A doctor in British Columbia diagnosed a patient with “climate change” after believing the patient's asthma worsened during a historic heatwave in the province this summer.
Dr. Kyle Merritt, the head of the emergency department at Kootenay Lake Hospital in Nelson, B.C., explained how, for the first time in his 10-year career, he wrote “climate change” on a patient's chart.
“If we're not looking at the underlying cause, and we're just treating the symptoms, we're just gonna keep falling further and further behind,” Dr. Merritt explained to Glacier Media via the Times Colonist.
Record temperatures during a heatwave were the cause for an extra 500 deaths reported in B.C. during the month of June, with the province also experiencing a number of wildfires through the summer months, attributing to worsened air quality.
The heat, combined with poor air quality, exacerbated pre-existing conditions for numerous patients according to the doctor.
“It's me trying to just ... process what I'm seeing. We're in the emergency department, we look after everybody, from the most privileged to the most vulnerable, from cradle to grave, we see everybody. And it's hard to see people, especially the most vulnerable people in our society, being affected. It's frustrating,” Merrit said.

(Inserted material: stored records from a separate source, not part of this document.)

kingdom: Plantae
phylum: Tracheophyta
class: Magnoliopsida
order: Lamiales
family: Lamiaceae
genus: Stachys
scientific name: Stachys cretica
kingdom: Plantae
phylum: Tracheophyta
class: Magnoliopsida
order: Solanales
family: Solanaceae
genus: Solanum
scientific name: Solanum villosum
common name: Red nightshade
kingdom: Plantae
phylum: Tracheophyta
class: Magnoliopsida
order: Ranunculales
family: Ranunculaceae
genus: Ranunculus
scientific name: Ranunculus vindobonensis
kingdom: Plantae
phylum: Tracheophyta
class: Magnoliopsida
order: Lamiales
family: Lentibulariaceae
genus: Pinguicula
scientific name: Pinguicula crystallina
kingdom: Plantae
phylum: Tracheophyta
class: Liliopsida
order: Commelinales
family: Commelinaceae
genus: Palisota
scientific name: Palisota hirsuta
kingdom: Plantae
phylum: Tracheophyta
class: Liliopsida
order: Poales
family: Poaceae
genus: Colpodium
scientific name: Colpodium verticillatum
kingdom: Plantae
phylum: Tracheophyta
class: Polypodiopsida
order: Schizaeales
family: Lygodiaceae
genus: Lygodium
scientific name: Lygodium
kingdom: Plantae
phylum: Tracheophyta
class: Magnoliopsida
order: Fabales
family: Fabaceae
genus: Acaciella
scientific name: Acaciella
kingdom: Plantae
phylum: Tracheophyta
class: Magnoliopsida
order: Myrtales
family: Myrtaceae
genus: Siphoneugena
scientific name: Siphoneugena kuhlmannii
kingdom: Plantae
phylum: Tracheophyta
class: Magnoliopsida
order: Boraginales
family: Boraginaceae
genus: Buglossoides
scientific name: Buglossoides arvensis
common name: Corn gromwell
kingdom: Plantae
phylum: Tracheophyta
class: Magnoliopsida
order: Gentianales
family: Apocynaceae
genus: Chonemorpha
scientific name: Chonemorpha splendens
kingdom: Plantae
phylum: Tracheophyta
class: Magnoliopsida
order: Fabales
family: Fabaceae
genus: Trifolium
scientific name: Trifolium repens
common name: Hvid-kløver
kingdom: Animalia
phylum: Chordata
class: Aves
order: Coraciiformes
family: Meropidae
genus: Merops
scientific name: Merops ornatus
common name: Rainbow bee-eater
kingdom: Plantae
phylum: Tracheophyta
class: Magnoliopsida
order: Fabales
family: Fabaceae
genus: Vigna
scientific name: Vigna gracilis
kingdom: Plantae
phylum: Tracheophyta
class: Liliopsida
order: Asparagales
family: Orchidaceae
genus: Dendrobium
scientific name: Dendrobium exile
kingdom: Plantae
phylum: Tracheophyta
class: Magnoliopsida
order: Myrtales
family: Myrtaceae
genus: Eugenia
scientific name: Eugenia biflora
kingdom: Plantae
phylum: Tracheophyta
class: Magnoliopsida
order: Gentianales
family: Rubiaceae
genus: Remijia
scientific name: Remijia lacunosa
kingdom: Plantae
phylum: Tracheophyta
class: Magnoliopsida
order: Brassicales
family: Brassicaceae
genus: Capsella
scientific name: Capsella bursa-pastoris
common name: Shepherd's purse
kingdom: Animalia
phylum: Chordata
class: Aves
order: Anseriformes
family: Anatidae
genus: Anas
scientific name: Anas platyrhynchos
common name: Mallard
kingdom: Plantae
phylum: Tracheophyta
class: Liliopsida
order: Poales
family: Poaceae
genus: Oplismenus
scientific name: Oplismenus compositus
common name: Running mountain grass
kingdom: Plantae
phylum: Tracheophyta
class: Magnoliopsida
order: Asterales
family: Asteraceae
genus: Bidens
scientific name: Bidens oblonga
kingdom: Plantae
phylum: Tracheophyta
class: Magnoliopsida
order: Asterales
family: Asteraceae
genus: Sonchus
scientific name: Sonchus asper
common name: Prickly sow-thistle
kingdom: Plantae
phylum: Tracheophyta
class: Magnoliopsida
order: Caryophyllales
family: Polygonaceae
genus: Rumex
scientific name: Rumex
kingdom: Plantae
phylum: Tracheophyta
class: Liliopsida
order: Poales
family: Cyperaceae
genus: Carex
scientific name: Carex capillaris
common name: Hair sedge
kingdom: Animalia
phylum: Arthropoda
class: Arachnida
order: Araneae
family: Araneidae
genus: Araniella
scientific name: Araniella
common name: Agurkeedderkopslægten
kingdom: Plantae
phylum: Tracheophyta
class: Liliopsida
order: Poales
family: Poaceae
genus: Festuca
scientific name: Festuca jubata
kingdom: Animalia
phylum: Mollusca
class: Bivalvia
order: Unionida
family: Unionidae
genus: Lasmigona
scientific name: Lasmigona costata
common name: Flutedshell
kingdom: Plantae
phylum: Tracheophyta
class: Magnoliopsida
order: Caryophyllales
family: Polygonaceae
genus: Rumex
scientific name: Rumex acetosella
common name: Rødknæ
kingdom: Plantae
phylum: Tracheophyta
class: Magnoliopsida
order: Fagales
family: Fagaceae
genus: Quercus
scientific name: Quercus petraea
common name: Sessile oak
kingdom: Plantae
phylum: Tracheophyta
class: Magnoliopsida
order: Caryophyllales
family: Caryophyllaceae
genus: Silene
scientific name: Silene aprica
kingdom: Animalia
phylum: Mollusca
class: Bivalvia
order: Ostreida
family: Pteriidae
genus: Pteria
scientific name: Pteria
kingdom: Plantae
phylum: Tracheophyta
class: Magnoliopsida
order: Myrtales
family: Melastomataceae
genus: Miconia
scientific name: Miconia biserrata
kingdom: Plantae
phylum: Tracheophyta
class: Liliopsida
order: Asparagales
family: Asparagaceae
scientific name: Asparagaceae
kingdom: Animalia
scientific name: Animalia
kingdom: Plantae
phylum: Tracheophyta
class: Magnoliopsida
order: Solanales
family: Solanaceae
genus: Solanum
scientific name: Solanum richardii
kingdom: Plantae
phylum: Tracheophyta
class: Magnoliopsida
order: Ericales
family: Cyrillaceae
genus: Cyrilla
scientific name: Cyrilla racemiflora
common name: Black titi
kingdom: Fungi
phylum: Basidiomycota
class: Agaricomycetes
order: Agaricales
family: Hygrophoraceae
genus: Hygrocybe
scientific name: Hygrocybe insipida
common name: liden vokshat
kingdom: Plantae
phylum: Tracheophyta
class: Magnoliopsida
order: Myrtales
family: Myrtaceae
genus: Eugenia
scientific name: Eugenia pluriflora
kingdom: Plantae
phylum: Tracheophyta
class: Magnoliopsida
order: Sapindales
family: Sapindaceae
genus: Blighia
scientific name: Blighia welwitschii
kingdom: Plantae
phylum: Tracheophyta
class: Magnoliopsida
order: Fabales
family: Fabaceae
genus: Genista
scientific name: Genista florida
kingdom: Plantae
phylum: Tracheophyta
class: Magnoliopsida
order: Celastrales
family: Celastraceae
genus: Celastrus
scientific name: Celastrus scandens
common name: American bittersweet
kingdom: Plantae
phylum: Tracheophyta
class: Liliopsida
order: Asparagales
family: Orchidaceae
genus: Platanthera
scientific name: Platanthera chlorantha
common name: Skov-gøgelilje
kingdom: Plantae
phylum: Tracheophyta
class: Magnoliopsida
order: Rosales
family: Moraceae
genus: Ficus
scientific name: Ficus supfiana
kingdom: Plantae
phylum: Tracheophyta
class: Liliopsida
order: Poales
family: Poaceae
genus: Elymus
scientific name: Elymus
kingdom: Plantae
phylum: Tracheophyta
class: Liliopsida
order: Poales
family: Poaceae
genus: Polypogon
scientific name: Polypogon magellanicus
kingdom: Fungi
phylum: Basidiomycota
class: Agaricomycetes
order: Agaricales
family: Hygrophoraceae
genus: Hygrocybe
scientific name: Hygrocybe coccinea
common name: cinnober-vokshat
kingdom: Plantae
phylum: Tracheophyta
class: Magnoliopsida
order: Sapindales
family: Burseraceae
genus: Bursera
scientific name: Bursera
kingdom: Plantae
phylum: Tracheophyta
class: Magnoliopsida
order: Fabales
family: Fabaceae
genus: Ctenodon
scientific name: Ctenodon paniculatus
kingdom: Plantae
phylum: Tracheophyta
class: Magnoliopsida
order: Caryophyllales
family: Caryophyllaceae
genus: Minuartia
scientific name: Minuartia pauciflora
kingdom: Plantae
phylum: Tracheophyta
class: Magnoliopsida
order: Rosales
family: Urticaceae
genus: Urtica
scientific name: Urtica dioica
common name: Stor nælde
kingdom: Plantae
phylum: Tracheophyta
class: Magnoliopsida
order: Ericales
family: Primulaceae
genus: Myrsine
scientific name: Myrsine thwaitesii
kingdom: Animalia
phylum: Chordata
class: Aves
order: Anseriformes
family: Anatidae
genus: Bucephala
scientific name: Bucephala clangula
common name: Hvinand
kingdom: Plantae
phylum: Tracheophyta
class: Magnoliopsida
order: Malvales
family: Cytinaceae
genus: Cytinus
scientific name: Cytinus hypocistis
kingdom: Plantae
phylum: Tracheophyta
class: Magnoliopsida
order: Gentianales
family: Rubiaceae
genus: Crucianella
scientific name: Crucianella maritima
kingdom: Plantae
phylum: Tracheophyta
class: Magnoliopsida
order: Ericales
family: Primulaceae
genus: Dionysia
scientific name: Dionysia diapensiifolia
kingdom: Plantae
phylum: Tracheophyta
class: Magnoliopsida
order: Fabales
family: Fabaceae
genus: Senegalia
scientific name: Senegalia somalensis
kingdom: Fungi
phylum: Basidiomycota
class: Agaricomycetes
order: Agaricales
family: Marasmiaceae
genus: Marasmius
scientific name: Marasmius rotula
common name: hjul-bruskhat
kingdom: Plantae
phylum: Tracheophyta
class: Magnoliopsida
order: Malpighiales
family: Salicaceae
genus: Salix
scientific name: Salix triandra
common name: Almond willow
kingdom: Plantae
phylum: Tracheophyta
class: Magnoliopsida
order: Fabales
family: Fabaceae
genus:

Merritt outlined how, in the midst of extreme heat, he began contacting colleagues in the province, eventually forming a group along with 40 other doctors and nurses from the Kootney Lake Hospital under the name Doctors and Nurses for Planetary Health.
The group, which claims to be non-partisan in its alignment, recently hosted an event called Code Red B.C. outside of the provincial legislature on November 4, calling for the government to declare an “ecological emergency” and end subsidies to the fossil fuel industry.